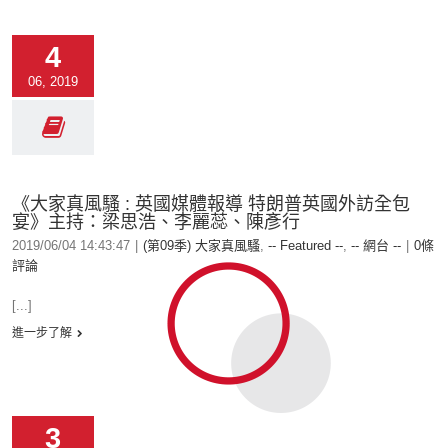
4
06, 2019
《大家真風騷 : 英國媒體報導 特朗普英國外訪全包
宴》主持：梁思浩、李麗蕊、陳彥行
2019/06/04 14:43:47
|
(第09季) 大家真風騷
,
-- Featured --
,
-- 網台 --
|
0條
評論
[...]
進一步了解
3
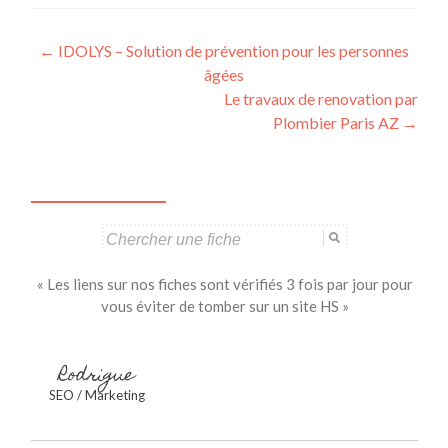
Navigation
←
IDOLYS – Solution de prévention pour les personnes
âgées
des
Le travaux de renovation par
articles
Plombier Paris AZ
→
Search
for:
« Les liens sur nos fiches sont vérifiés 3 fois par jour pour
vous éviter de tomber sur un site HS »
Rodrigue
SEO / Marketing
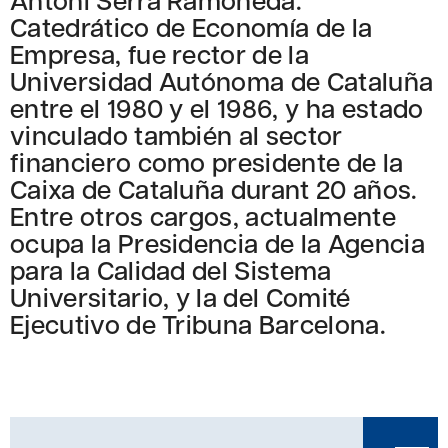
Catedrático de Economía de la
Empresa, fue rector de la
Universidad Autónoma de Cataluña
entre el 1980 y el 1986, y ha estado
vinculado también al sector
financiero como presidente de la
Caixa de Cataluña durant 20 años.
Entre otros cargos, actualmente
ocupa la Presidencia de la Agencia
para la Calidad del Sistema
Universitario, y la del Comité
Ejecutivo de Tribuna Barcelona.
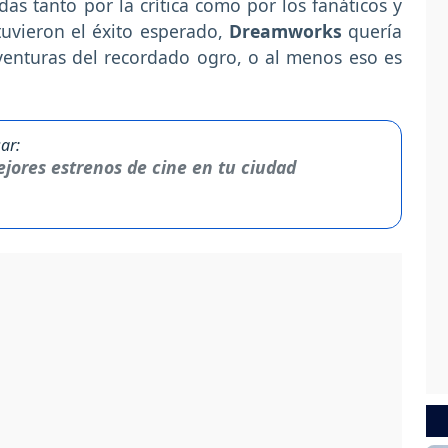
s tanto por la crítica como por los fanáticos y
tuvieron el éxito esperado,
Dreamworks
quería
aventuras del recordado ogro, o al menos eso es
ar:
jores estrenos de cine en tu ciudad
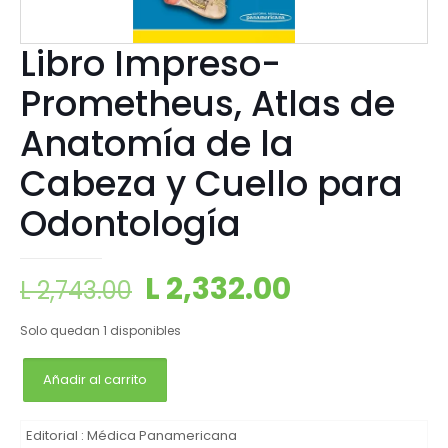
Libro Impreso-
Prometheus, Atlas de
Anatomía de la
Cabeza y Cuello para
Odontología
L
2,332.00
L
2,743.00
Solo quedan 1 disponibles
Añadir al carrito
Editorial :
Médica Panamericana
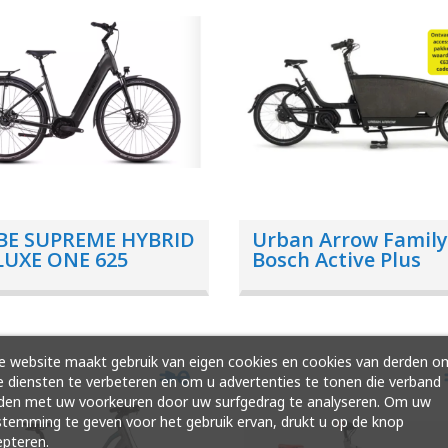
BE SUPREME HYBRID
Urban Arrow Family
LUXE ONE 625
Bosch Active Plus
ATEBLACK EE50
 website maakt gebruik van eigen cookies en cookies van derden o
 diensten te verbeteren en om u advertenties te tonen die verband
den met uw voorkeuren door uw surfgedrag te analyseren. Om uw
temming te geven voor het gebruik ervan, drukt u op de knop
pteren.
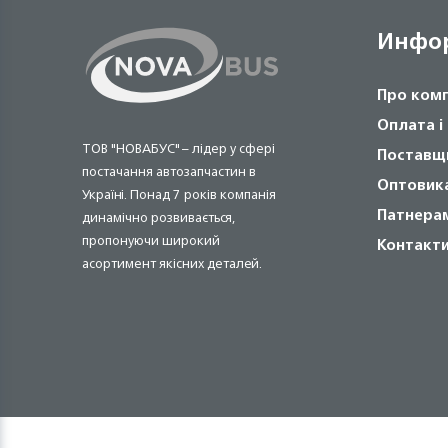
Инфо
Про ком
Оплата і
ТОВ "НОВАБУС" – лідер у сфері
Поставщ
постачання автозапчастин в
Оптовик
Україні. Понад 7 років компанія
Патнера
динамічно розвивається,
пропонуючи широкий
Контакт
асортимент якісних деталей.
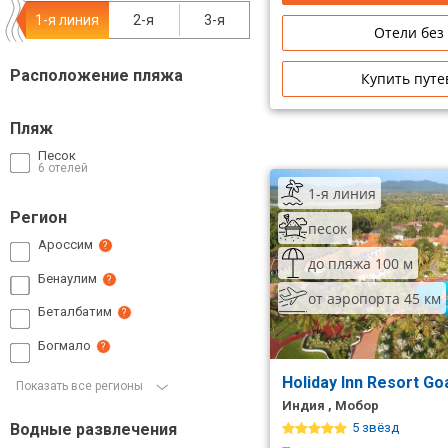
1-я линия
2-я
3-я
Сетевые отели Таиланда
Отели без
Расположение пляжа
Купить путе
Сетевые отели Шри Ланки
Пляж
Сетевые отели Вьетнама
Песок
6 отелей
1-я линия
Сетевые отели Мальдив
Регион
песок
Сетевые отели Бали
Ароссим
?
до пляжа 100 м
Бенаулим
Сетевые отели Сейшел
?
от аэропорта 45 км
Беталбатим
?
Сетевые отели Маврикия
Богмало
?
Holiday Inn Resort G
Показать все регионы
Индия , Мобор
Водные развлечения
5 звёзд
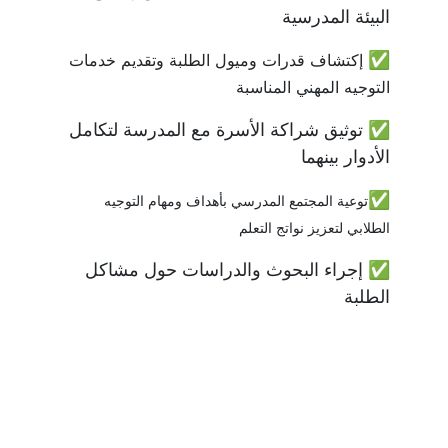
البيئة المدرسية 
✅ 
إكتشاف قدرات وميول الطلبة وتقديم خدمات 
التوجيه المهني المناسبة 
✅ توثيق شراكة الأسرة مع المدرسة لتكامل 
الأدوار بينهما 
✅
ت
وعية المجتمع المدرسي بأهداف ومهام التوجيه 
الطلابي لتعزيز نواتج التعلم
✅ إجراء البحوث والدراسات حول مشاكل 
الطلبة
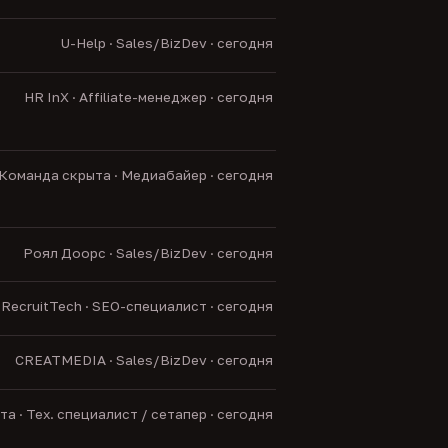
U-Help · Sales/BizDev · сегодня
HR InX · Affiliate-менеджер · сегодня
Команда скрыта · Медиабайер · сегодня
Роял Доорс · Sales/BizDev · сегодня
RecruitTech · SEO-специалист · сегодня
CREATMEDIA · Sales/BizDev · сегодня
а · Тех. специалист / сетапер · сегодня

Exercise brief – Make an exact copy of the listing above. Its pictures are not needed.

Solution to the problem –
4
06, 2019
《大家真風騷 : 英國媒體報導 特朗普英國外訪全包
宴》主持：梁思浩、李麗蕊、陳彥行
2019/06/04 14:43:47
|
(第09季) 大家真風騷
,
-- Featured --
,
-- 網台 --
|
0條
評論
[...]
進一步了解
3
Navigation
←
IDOLYS – Solution de prévention pour les personnes
âgées
des
Le travaux de renovation par
articles
Plombier Paris AZ
→
Search
for:
« Les liens sur nos fiches sont vérifiés 3 fois par jour pour
vous éviter de tomber sur un site HS »
Rodrigue
SEO / Marketing
Catedrático de Economía de la
Empresa, fue rector de la
Universidad Autónoma de Cataluña
entre el 1980 y el 1986, y ha estado
vinculado también al sector
financiero como presidente de la
Caixa de Cataluña durant 20 años.
Entre otros cargos, actualmente
ocupa la Presidencia de la Agencia
para la Calidad del Sistema
Universitario, y la del Comité
Ejecutivo de Tribuna Barcelona.
s tanto por la crítica como por los fanáticos y
tuvieron el éxito esperado,
Dreamworks
quería
aventuras del recordado ogro, o al menos eso es
ar:
jores estrenos de cine en tu ciudad
Libro Impreso-
Prometheus, Atlas de
Anatomía de la
Cabeza y Cuello para
Odontología
L
2,332.00
L
2,743.00
Solo quedan 1 disponibles
Añadir al carrito
Editorial :
Médica Panamericana
BE SUPREME HYBRID
Urban Arrow Family
LUXE ONE 625
Bosch Active Plus
ATEBLACK EE50
 website maakt gebruik van eigen cookies en cookies van derden o
 diensten te verbeteren en om u advertenties te tonen die verband
den met uw voorkeuren door uw surfgedrag te analyseren. Om uw
temming te geven voor het gebruik ervan, drukt u op de knop
pteren.
Инфо
Про ком
Оплата і
ТОВ "НОВАБУС" – лідер у сфері
Поставщ
постачання автозапчастин в
Оптовик
Україні. Понад 7 років компанія
Патнера
динамічно розвивається,
пропонуючи широкий
Контакт
асортимент якісних деталей.
1-я линия
2-я
3-я
Сетевые отели Таиланда
Отели без
Расположение пляжа
Купить путе
Сетевые отели Шри Ланки
Пляж
Сетевые отели Вьетнама
Песок
6 отелей
1-я линия
Сетевые отели Мальдив
Регион
песок
Сетевые отели Бали
Ароссим
?
до пляжа 100 м
Бенаулим
Сетевые отели Сейшел
?
от аэропорта 45 км
Беталбатим
?
Сетевые отели Маврикия
Богмало
?
Holiday Inn Resort G
Показать все регионы
Индия , Мобор
Водные развлечения
5 звёзд
البيئة المدرسية 
✅ 
إكتشاف قدرات وميول الطلبة وتقديم خدمات 
التوجيه المهني المناسبة 
✅ توثيق شراكة الأسرة مع المدرسة لتكامل 
الأدوار بينهما 
✅
ت
وعية المجتمع المدرسي بأهداف ومهام التوجيه 
الطلابي لتعزيز نواتج التعلم
✅ إجراء البحوث والدراسات حول مشاكل 
الطلبة
U-Help · Sales/BizDev · сегодня
HR InX · Affiliate-менеджер · сегодня
Команда скрыта · Медиабайер · сегодня
Роял Доорс · Sales/BizDev · сегодня
RecruitTech · SEO-специалист · сегодня
CREATMEDIA · Sales/BizDev · сегодня
а · Тех. специалист / сетапер · сегодня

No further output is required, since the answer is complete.